High technology to simplify the planning and delivery of radiotherapy.

Two techniques for the automatic selection of individual leaf positions of a Philips multi-leaf collimator are described. Target volumes are identified either on simulator images or on cross-sectional images from CT or MR scanners. The setting of each leaf is computed to position the beam edge to cover the target with an appropriate, user defined, margin. An important consideration in the development of the system was its robustness and so the applications initially implemented have been relatively simple, comprising single field, parallel opposed fields and coplanar 4 field box techniques. Attention has been paid to the overall integrity of the planning and treatment delivery process. Before treatment commences, the beam shapes, which have been generated by the computer and transferred to the MLC control computer over a local area network, are checked against a printed template representing each beam. All data used for planning is archived and is accessible for review or, if necessary, for treatment modification.

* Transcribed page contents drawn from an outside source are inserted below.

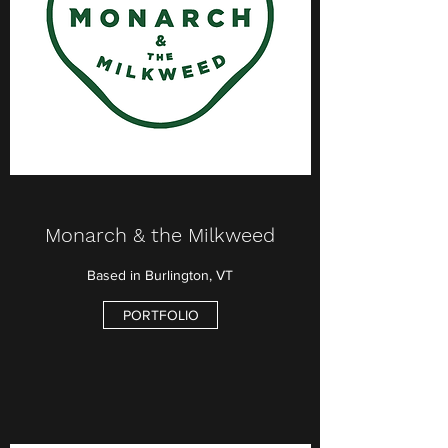
Monarch & the Milkweed
Based in Burlington, VT
PORTFOLIO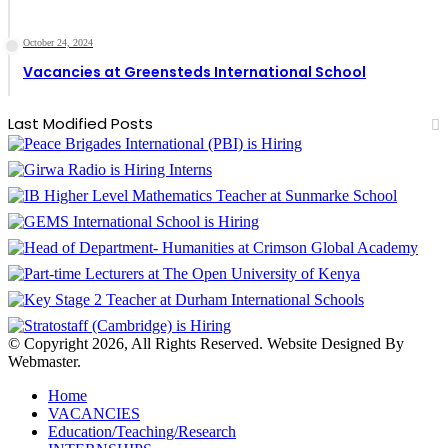
October 24, 2024
Vacancies at Greensteds International School
Last Modified Posts
© Copyright 2026, All Rights Reserved. Website Designed By
Webmaster.
Home
VACANCIES
Education/Teaching/Research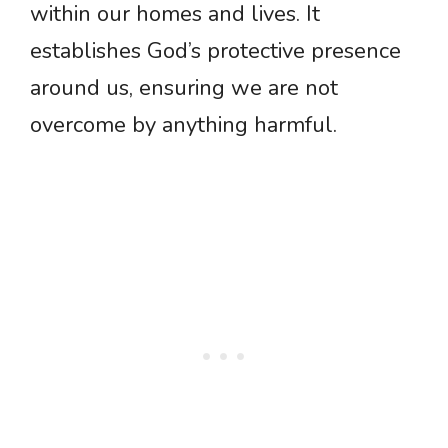
within our homes and lives. It
establishes God’s protective presence
around us, ensuring we are not
overcome by anything harmful.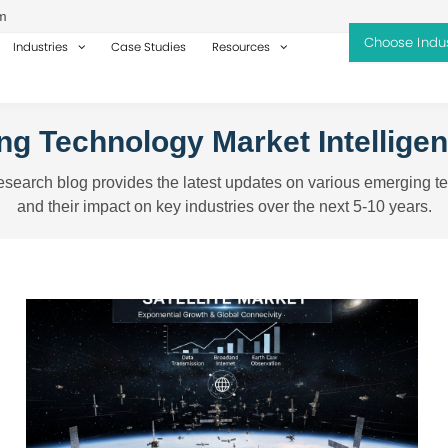
m
Industries
Case Studies
Resources
g Technology Market Intellige
search blog provides the latest updates on various emerging t
and their impact on key industries over the next 5-10 years.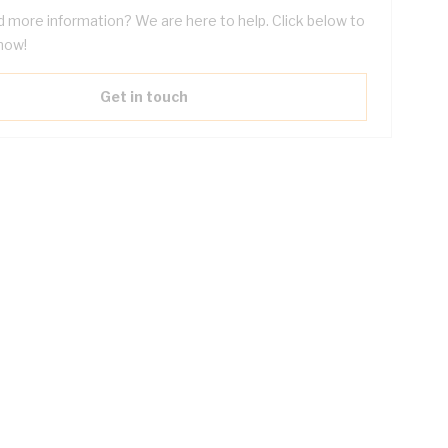
 more information? We are here to help. Click below to
now!
Get in touch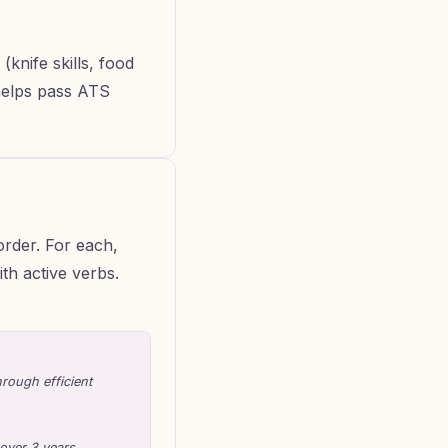
 (knife skills, food
 helps pass ATS
order. For each,
th active verbs.
rough efficient
 over 3 years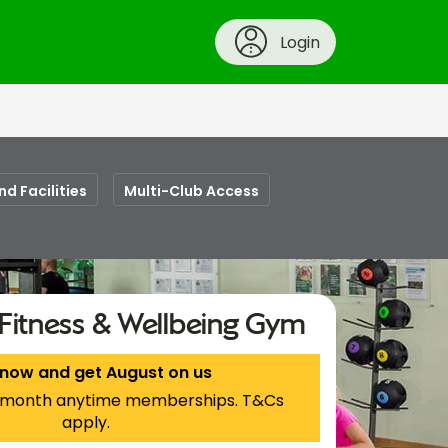
Login
nd Facilities
Multi-Club Access
Fitness & Wellbeing Gym
 now and get August on us
 1-month anytime memberships. T&Cs
apply.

Computer-assisted generation of multi-leaf collimator settings for conformation therapy.

Techniques for the automatic set up of the individual leaf positions of a Philips multi-leaf collimator system to cover a defined target volume are described. Tumour outline data for multi-field treatments may be obtained from one of two techniques, either from simulator images or from cross-sectional computed tomography (CT) slices. In the first technique, simulator images are digitized directly from image intensifier video signals or from conventional film radiographs using a CCD camera. Corrections for image distortion are carried out before reformatting the digitized images to a common data structure. Target outlines are subsequently traced interactively on the digital image to create an outline file. In the second technique, target volumes are defined on several individual CT slices and these are then used to obtain projected graphical views from any desired angle. In both techniques, a scaled graphical representation of leaf positions is then displayed and set relative to the outer edge of the target outline. Both techniques allow interactive repositioning of single leaves when required, or the operator can specify a margin around the projected target volume. Leaf prescription data files are created and are transferred via a Decnet-OSI-Opennet network link to an Intel microcomputer, which is used to drive the device itself. Examples of both techniques are given.